◆ **DATA FOR PROCESSING**:
============================================================

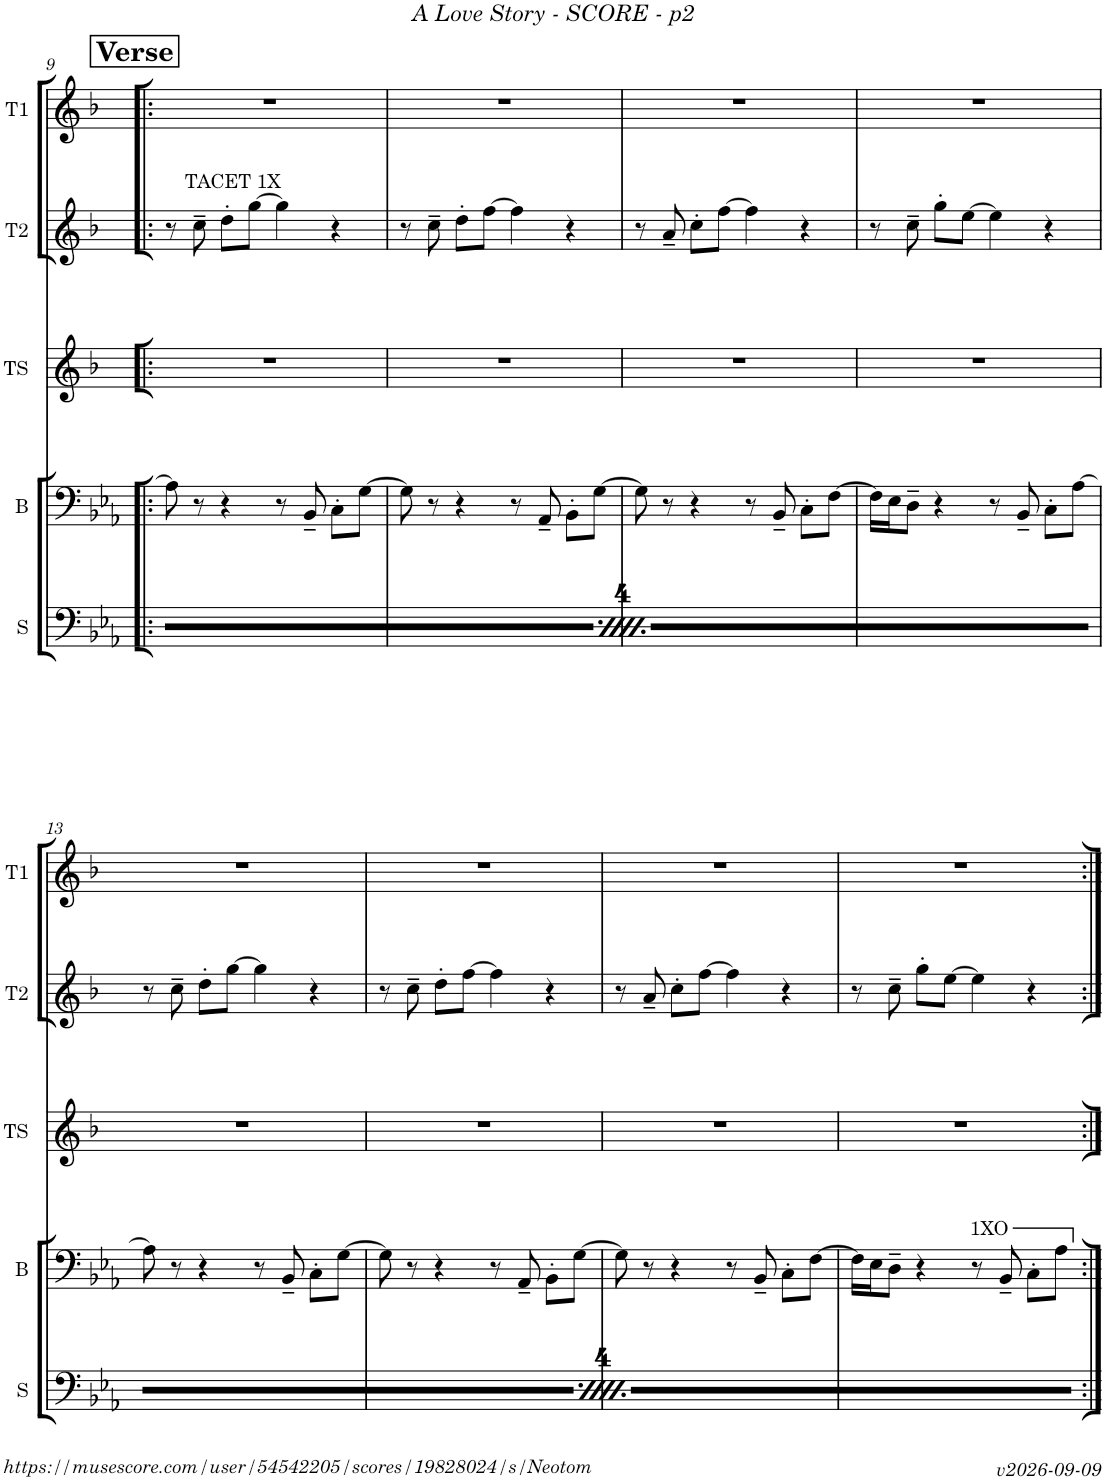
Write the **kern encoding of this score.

**kern	**harte	**kern	**kern	**kern	**kern
*part5	*part5	*part4	*part3	*part2	*part1
*staff5	*	*staff4	*staff3	*staff2	*staff1
*I"Sousa	*	*I"Trombone	*I"Tenor Sax	*I"Trumpet 2	*I"Trumpet 1
*I'S	*	*	*I'TS	*I'T2	*I'T1
!!LO:PB:g=z
*clefF4	*	*clefF4	*clefG2	*clefG2	*clefG2
*	*	*	*Trd8c14	*Trd1c2	*Trd1c2
*k[b-e-a-]	*	*k[b-e-a-]	*k[b-]	*k[b-]	*k[b-]
*M4/4	*	*M4/4	*M4/4	*M4/4	*M4/4
!!LO:REH:place=s1:a:B:cj:fs=14:t=Verse
=9!|:	=9!|:	=9!|:	=9!|:	=9!|:	=9!|:
!	!LO:H:kt=m	!	!	!LO:TX:a:t=TACET 1X	!
8r	F:min	8A-\]	1r	8r	1r
8FF/	.	8r	.	8cc~\	.
8r	.	4r	.	8dd'\L	.
8FF/	.	.	.	[8gg\J	.
8r	.	8r	.	4gg\]	.
8FF/	.	8BB-~/	.	.	.
8r	.	8C'\L	.	4r	.
8FF/	.	[8G\J	.	.	.
=10	=10	=10	=10	=10	=10
!	!LO:H:kt=m	!	!	!	!
8r	C:min	8G\]	1r	8r	1r
8CC/	.	8r	.	8cc~\	.
8r	.	4r	.	8dd'\L	.
8CC/	.	.	.	[8ff\J	.
8r	.	8r	.	4ff\]	.
8CC/	.	8AA-~/	.	.	.
8r	.	8BB-'\L	.	4r	.
8CC/	.	[8G\J	.	.	.
=11	=11	=11	=11	=11	=11
8r	Eb:maj	8G\]	1r	8r	1r
8EE-/	.	8r	.	8a~/	.
8r	.	4r	.	8cc'\L	.
8EE-/	.	.	.	[8ff\J	.
8r	.	8r	.	4ff\]	.
8EE-/	.	8BB-~/	.	.	.
8r	.	8C'\L	.	4r	.
8EE-/	.	[8F\J	.	.	.
=12	=12	=12	=12	=12	=12
!	!LO:H:kt=7	!	!	!	!
8r	Bb:7/3	16F\LL]	1r	8r	1r
.	.	16E-\J	.	.	.
8DD/	.	8D~\J	.	8cc~\	.
8r	.	4r	.	8gg'\L	.
8DD/	.	.	.	[8ee\J	.
8r	.	8r	.	4ee\]	.
8DD/	.	8BB-~/	.	.	.
8r	.	8C'\L	.	4r	.
8DD/	.	[8A-\J	.	.	.
!!LO:LB:g=z
=13	=13	=13	=13	=13	=13
!	!LO:H:kt=m	!	!	!	!
8r	F:min	8A-\]	1r	8r	1r
8FF/	.	8r	.	8cc~\	.
8r	.	4r	.	8dd'\L	.
8FF/	.	.	.	[8gg\J	.
8r	.	8r	.	4gg\]	.
8FF/	.	8BB-~/	.	.	.
8r	.	8C'\L	.	4r	.
8FF/	.	[8G\J	.	.	.
=14	=14	=14	=14	=14	=14
!	!LO:H:kt=m	!	!	!	!
8r	C:min	8G\]	1r	8r	1r
8CC/	.	8r	.	8cc~\	.
8r	.	4r	.	8dd'\L	.
8CC/	.	.	.	[8ff\J	.
8r	.	8r	.	4ff\]	.
8CC/	.	8AA-~/	.	.	.
8r	.	8BB-'\L	.	4r	.
8CC/	.	[8G\J	.	.	.
=15	=15	=15	=15	=15	=15
8r	Eb:maj	8G\]	1r	8r	1r
8EE-/	.	8r	.	8a~/	.
8r	.	4r	.	8cc'\L	.
8EE-/	.	.	.	[8ff\J	.
8r	.	8r	.	4ff\]	.
8EE-/	.	8BB-~/	.	.	.
8r	.	8C'\L	.	4r	.
8EE-/	.	[8F\J	.	.	.
=16	=16	=16	=16	=16	=16
!	!LO:H:kt=7	!	!	!	!
8r	Bb:7/3	16F\LL]	1r	8r	1r
.	.	16E-\J	.	.	.
8DD/	.	8D~\J	.	8cc~\	.
8r	.	4r	.	8gg'\L	.
8DD/	.	.	.	[8ee\J	.
!	!	!LO:TX:a:t=1XO	!	!	!
8r	.	8r	.	4ee\]	.
8DD/	.	8BB-~/	.	.	.
8r	.	8C'\L	.	4r	.
8DD/	.	8A-\J	.	.	.
=:|!	=:|!	=:|!	=:|!	=:|!	=:|!
*-	*-	*-	*-	*-	*-
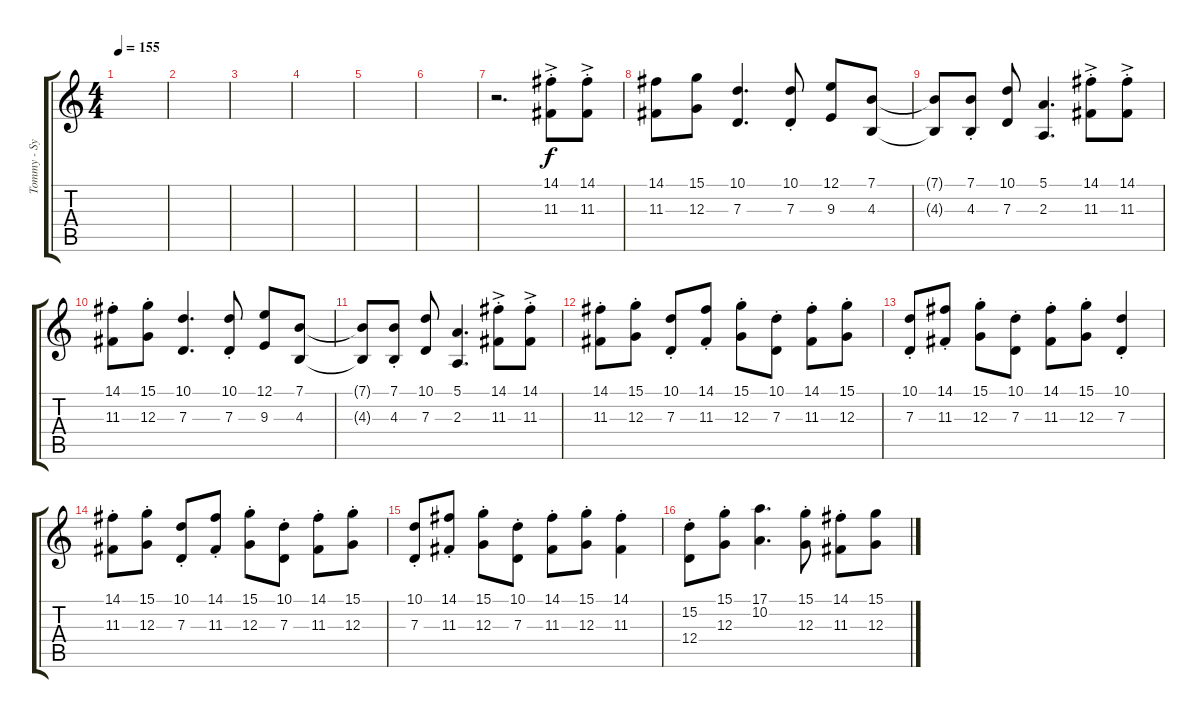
\track ("Tommy - Synth" "Tommy - Sy") {instrument stringensemble1}
\staff {score tabs}
\tuning (E4 B3 G3 D3 A2 E2) {hide}
\ts (4 4)
\tempo 155
\clef g2
\ks c
|
|
|
|
|
|
r.2{d} (14.1{ac st} 11.3{ac st}).8 (14.1{ac st} 11.3{ac st}).8 |
(14.1 11.3).8 (15.1 12.3).8 (10.1 7.3).4{d} (10.1{st} 7.3{st}).8 (12.1 9.3).8 (7.1 4.3).8 |
(7.1{t} 4.3{t}).8 (7.1{st} 4.3{st}).8 (10.1 7.3).8 (5.1 2.3).4{d} (14.1{ac st} 11.3{ac st}).8 (14.1{ac st} 11.3{ac st}).8 |
(14.1{st} 11.3{st}).8 (15.1{st} 12.3{st}).8 (10.1 7.3).4{d} (10.1{st} 7.3{st}).8 (12.1 9.3).8 (7.1 4.3).8 |
(7.1{t} 4.3{t}).8 (7.1{st} 4.3{st}).8 (10.1 7.3).8 (5.1 2.3).4{d} (14.1{ac st} 11.3{ac st}).8 (14.1{ac st} 11.3{ac st}).8 |
(14.1{st} 11.3{st}).8 (15.1{st} 12.3{st}).8 (10.1{st} 7.3{st}).8 (14.1{st} 11.3{st}).8 (15.1{st} 12.3{st}).8 (10.1{st} 7.3{st}).8 (14.1{st} 11.3{st}).8 (15.1{st} 12.3{st}).8 |
(10.1{st} 7.3{st}).8 (14.1{st} 11.3{st}).8 (15.1{st} 12.3{st}).8 (10.1{st} 7.3{st}).8 (14.1{st} 11.3{st}).8 (15.1{st} 12.3{st}).8 (10.1{st} 7.3{st}).4 |
(14.1{st} 11.3{st}).8 (15.1{st} 12.3{st}).8 (10.1{st} 7.3{st}).8 (14.1{st} 11.3{st}).8 (15.1{st} 12.3{st}).8 (10.1{st} 7.3{st}).8 (14.1{st} 11.3{st}).8 (15.1{st} 12.3{st}).8 |
(10.1{st} 7.3{st}).8 (14.1{st} 11.3{st}).8 (15.1{st} 12.3{st}).8 (10.1{st} 7.3{st}).8 (14.1{st} 11.3{st}).8 (15.1{st} 12.3{st}).8 (14.1{st} 11.3).4 |
(15.2{st} 12.4{st}).8 (15.1{st} 12.3{st}).8 (17.1 10.2).4{d} (15.1{st} 12.3{st}).8 (14.1{st} 11.3{st}).8 (15.1 12.3).8
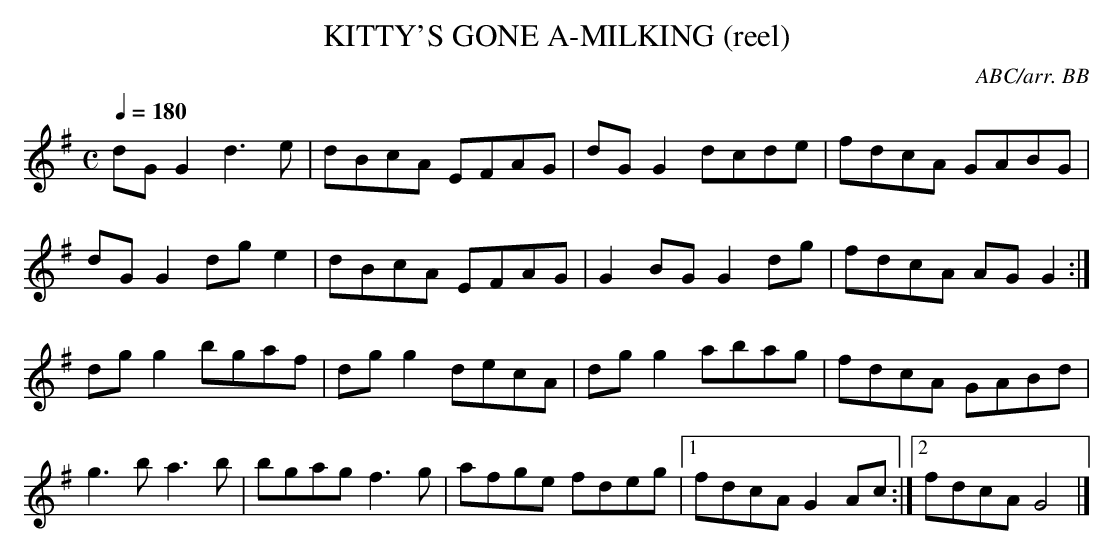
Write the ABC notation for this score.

X:1
T:KITTY'S GONE A-MILKING (reel)
C:ABC/arr. BB
M:C
L:1/8
Q:1/4=180
K:G
dGG2 d3e|dBcA EFAG|dGG2 dcde|fdcA GABG|
dGG2 dge2|dBcA EFAG|G2BG G2dg|fdcA AGG2 :|
dgg2 bgaf|dgg2 decA|dgg2 abag|fdcA GABd|
g3b a3b|bgag f3g|afge fdeg|1 fdcA G2Ac :|\
[2 fdcA G4 |]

============================================================

◆ **TASK DIRECTIONS**: Please copy the listing verbatim from the line with "Write the ABC notation for this score." up to and including the final line of the listing.

◆ **EXPECTED ANSWER**:
Write the ABC notation for this score.

X:1
T:KITTY'S GONE A-MILKING (reel)
C:ABC/arr. BB
M:C
L:1/8
Q:1/4=180
K:G
dGG2 d3e|dBcA EFAG|dGG2 dcde|fdcA GABG|
dGG2 dge2|dBcA EFAG|G2BG G2dg|fdcA AGG2 :|
dgg2 bgaf|dgg2 decA|dgg2 abag|fdcA GABd|
g3b a3b|bgag f3g|afge fdeg|1 fdcA G2Ac :|\
[2 fdcA G4 |]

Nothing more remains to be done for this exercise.